In conclusion, our results showed that the molecular markers distinguished Tunisian durum wheat germplasm (named the CTV group) and detected putative synonymy and homonymy cases. These results could be useful to increase ex situ conservation efficiency, because SSRs allow the detection of redundant duplications within durum germplasm conserved in the NGBT. In situ on-farm conservation, in addition to the ex situ approach, could ensure the long-term conservation of genetically diverse Tunisian durum wheat available in local germplasm, which is a reservoir of genes for drought, heat and salinity tolerance and quality traits. The traditional varieties could help maintain the use of local knowledge and challenge ongoing genetic erosion due to the spread of modern pure line cultivars.
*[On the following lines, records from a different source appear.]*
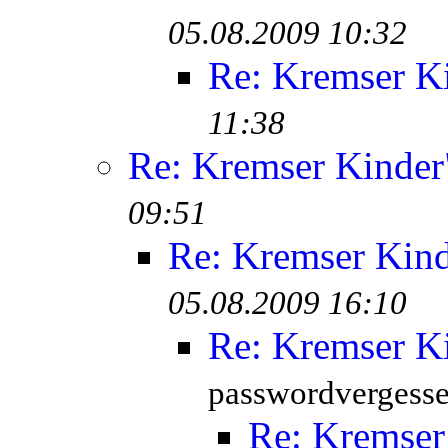
05.08.2009 10:32
Re: Kremser K
11:38
Re: Kremser Kinde
09:51
Re: Kremser Kin
05.08.2009 16:10
Re: Kremser K
passwordvergesse
Re: Kremser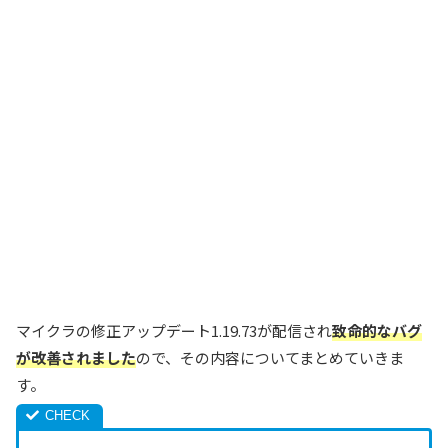
マイクラの修正アップデート1.19.73が配信され
致命的なバグ
が改善されました
ので、その内容についてまとめていきま
す。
The population structure analysis suggests a strong genetic stratification along the North–South cline of Tunisia. This could be the result of breeding programs from the second half of the last century that produced high-yielding varieties for the northern highly productive areas rather than tackling the agro-ecological conditions of the Center and South.
The strategy of incorporating adaptation traits found in the genetic diversity pool of landraces and traditional varieties into modern breeding programs is widely supported [
36]. In this way it will also be possible to contend with the challenges imposed by climate change and the survival of agriculture in marginal lands [
36,
37,
38]. Correct and scientifically driven programs aiming at
in situ conservation of agro-biodiversity on farms are essential, particularly for those species that are the food staple of Mediterranean populations and Tunisians in particular, such as durum wheat [
39]. In fact, the end-use caracteristics are among the selection drivers used by past farmers during the non-scientific selection of traditional landraces. This explains the preference of genotypes providing better couscous or more valuable tabouna (a traditional sort of bread).